An option on later first series Turbo i.e. models included a simple form of ABS that only operated on the front wheels. The system operated once per ignition cycle, requiring an ignition-initiated reset, had the system been triggered.

===Diesel and Selecta models===
In mid-1983, the 1.3-litre diesel which had already been seen in the Fiorino and the 147 was installed in the Uno as well, originally only for the Italian market. The Brazilian-built engine was derived from 124-series engines, and was never sold in the United Kingdom. It was added to other European markets beginning in early 1984. Daily production in mid-1983 was 280 cars, out of a daily total of 2000. It was sold as the Uno D (three doors) or the Uno DS ("Super", five doors). This badging was the only external giveaway, while in the interior an oil pressure gauge was added. It also received extra sound insulation under the hood and along the firewall. The engine has 45 PS, as did the smallest 903 cc petrol unit, but with considerably higher torque. There was a weight penalty: 121 kg for the Diesel rather than 79 kg for the 903. Additional accessories and sound deadening measures accounted for the remainder of the 100 kg weight difference, almost all of it over the front wheels.

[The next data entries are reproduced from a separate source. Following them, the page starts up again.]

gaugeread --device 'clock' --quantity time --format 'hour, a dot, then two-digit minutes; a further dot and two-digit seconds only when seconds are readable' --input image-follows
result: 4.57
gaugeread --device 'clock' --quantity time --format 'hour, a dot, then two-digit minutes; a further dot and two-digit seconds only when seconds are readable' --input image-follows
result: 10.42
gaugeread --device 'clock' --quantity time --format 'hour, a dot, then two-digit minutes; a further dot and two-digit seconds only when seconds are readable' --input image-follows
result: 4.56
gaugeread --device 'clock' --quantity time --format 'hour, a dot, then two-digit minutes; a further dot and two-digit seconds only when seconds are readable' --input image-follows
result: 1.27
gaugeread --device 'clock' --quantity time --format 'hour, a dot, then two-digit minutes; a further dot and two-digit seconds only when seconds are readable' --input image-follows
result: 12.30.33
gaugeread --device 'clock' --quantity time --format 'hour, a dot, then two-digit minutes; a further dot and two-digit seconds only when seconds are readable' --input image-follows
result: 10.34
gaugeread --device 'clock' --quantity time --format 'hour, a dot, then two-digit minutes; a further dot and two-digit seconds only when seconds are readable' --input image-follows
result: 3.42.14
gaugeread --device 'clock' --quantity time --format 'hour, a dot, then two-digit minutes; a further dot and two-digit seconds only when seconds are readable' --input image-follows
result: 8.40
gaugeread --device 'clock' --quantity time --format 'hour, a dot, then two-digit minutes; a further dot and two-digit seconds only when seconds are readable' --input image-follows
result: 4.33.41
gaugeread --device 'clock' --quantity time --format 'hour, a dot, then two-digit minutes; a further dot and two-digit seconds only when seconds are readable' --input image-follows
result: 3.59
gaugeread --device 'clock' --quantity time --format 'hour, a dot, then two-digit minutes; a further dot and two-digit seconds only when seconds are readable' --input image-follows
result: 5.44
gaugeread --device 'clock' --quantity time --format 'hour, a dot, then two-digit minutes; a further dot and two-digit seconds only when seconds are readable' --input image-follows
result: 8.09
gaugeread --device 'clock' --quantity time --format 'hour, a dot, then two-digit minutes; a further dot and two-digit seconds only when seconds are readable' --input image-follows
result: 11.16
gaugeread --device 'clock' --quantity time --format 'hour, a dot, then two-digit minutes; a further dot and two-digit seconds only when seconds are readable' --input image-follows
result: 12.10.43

In 1986, a 1.7 litre diesel engined 60DS version was launched together with the Uno Selecta continuously variable transmission (CVT) automatic. The 1.7L naturally aspirated diesel was the only diesel Uno sold in the UK. The CVT transmission was a co-development with Dutch Van Doorne and Ford, (Fiat owned a 24% stake of Van Doorne at that time). There was also a 1.4-liter turbodiesel (Uno Turbo D), which offered 72 PS. This model was quick for a small diesel at the time, and had better acceleration than the petrol-engined Uno 70, while fuel consumption was about a third lower. Noise levels were actually marginally lower than those of the 70 SX. The suspension was firmer to accommodate the heavier engine, while an oil temperature gauge was standard fitment.

===Uno CS===
The Uno was also produced in Brazil, called Uno CS, and imported in some European countries. But it was a totally different car: it was riding on a Fiat 147-derived platform, with four-wheel MacPherson suspension (with transverse leaf spring at the rear). Visual differences from the European Uno were the fuel cap, placed on the left, and the bonnet, of a clamshell design and hinged at the front. It also had its own engines, part of the "Brazil" engine series.

===Yugo Uno 45R===
From 1988 to 1994, the first series Uno was assembled in Kragujevac, Yugoslavia by Zastava. It was fitted with a 903 cc 45 PS engine also used in the Yugo 45. Only the three-door version was available. Due to a higher price than the Yugo, the Uno 45R was discontinued in 1994, after 2,620 examples had been produced.

=== Facelift ===
First shown at the Frankfurt Motor Show in September 1989, the Uno received a facelift with revised front styling and revised tailgate, the latter improving the drag coefficient to Cd 0.30. The interior was revised with a new dashboard which dispensed with the pod-style switchgear in favour of conventional stalks on the steering column. The 1.1 litre engine was replaced by a FIRE version, and a Fiat Tipo-derived 1.4 litre (1,372 cc) engine replaced the 128/Ritmo/Strada-derived 1.3 litre in both naturally aspirated and turbo versions. A 1.4 litre Uno Turbo could reach a claimed 204 km/h, while the 1.0 version only managed 140–145 km/h depending on which transmission was fitted. The Uno Turbo i.e. variant was also restyled, upgraded with a Garret T2 turbine, Bosch LH Jetronic fuel injection and better aerodynamics.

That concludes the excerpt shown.